"...Mas o quociente de dor que a gente sofre já não é chocante o bastante para não precisar de uma amplificação ficcional, que dê às coisas uma intensidade que é efêmera na vida e que por vezes chega a passar despercebida? Não para algumas pessoas.
Para umas poucas, muito poucas, essa amplificação, que brota do nada, insegura, constitui a única confirmação, e a vida não vivida, especulada, traçada no papel impresso, é a vida cujo significado acaba sendo mais importante..." (Philip Roth, Fantasma Sai de Cena).

segunda-feira, 17 de dezembro de 2012

Cristãos e muçulmanos: o papel do feminino - I


Recentemente dois filmes, igualmente excelentes, voltaram minha atenção ao papel do feminino enquanto antídoto à violência atávica do gênero masculino.

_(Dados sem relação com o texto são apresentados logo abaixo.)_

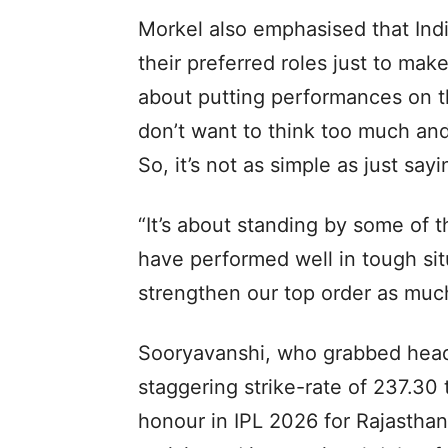
Morkel also emphasised that Ind
their preferred roles just to make
about putting performances on th
don’t want to think too much and 
So, it’s not as simple as just sayi
“It’s about standing by some of
have performed well in tough sit
strengthen our top order as much
Sooryavanshi, who grabbed head
staggering strike-rate of 237.30
honour in IPL 2026 for Rajasthan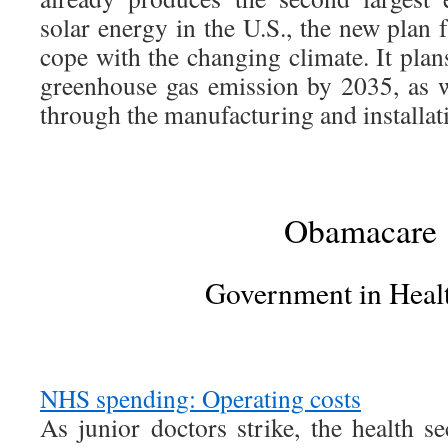
solar energy in the U.S., the new plan f
cope with the changing climate. It pla
greenhouse gas emission by 2035, as w
through the manufacturing and installati
Obamacare
Government in Heal
NHS spending: Operating costs
As junior doctors strike, the health se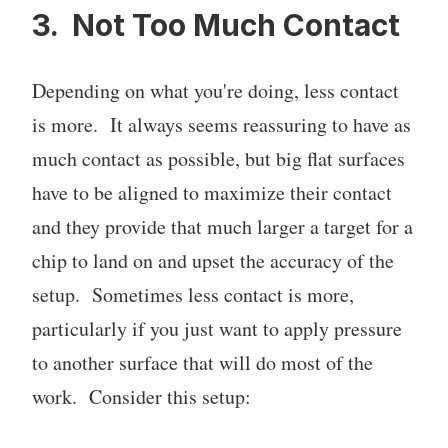
3. Not Too Much Contact
Depending on what you're doing, less contact
is more. It always seems reassuring to have as
much contact as possible, but big flat surfaces
have to be aligned to maximize their contact
and they provide that much larger a target for a
chip to land on and upset the accuracy of the
setup. Sometimes less contact is more,
particularly if you just want to apply pressure
to another surface that will do most of the
work. Consider this setup: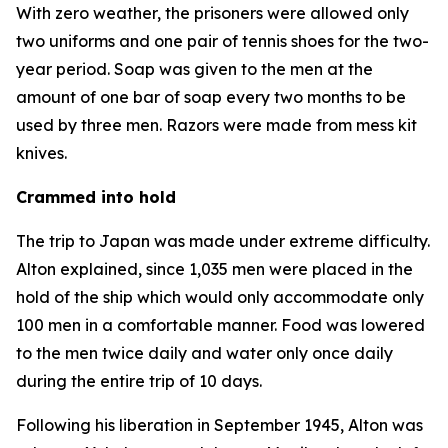
With zero weather, the prisoners were allowed only
two uniforms and one pair of tennis shoes for the two-
year period. Soap was given to the men at the
amount of one bar of soap every two months to be
used by three men. Razors were made from mess kit
knives.
Crammed into hold
The trip to Japan was made under extreme difficulty.
Alton explained, since 1,035 men were placed in the
hold of the ship which would only accommodate only
100 men in a comfortable manner. Food was lowered
to the men twice daily and water only once daily
during the entire trip of 10 days.
Following his liberation in September 1945, Alton was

No primeiro - "E agora, aonde vamos?" -, mulheres de um vilarejo isolado do Líbano  (praticamente sem comunicação com o resto do mundo) fazem de tudo para que os homens da comunidade, divididos entre católicos e muçulmanos, não se exterminem mutuamente. 

O convívio no vilarejo entre os grupos religiosos antagônicos até então era razoável, mas brigas insignificâncias começam a indicar a deterioração daquela paz anômala. Temendo então que seus maridos e filhos se engalfinhem numa luta sem vencedores, as esposas e mães desse vilarejo, pondo de lado diferenças religiosas, fazem mil planos para acalmar os marmanjos briguentos: desde sabotar a única televisão do local, para que não se tenham notícias dos conflitos religiosos de alhures, até a inusitada contratação de dançarinas do leste europeu, que acampam no vilarejo em mini-shorts, tops e olhares lânguidos, fazendo com que os litigantes se esqueçam quem foram Jesus e Alá...

O segundo filme - “Incêndios” - é uma sucessão de socos no estômago do espectador (essa é a metáfora mais próxima que me vem à mente): dois irmãos recebem de um notário a obrigação de cumprir o testamento da mãe recentemente falecida. Nessa incumbência, vão acabar no Líbano e descobrir o passado oculto e insólito da genitora, que teve participação decisiva em evento político marcante na história daquele país...

Sobre “Incêndios” não dá para dizer muito mais, sob pena de estragar a diversão, pois o incrível do filme também é o progressivo desvendar de mistérios, culminando com um gancho no queixo que nocauteia até o espectador mais resistente.

Entre um filme e outro, mais de mês se passou. Mas terminei de ver o último e logo pensei no primeiro.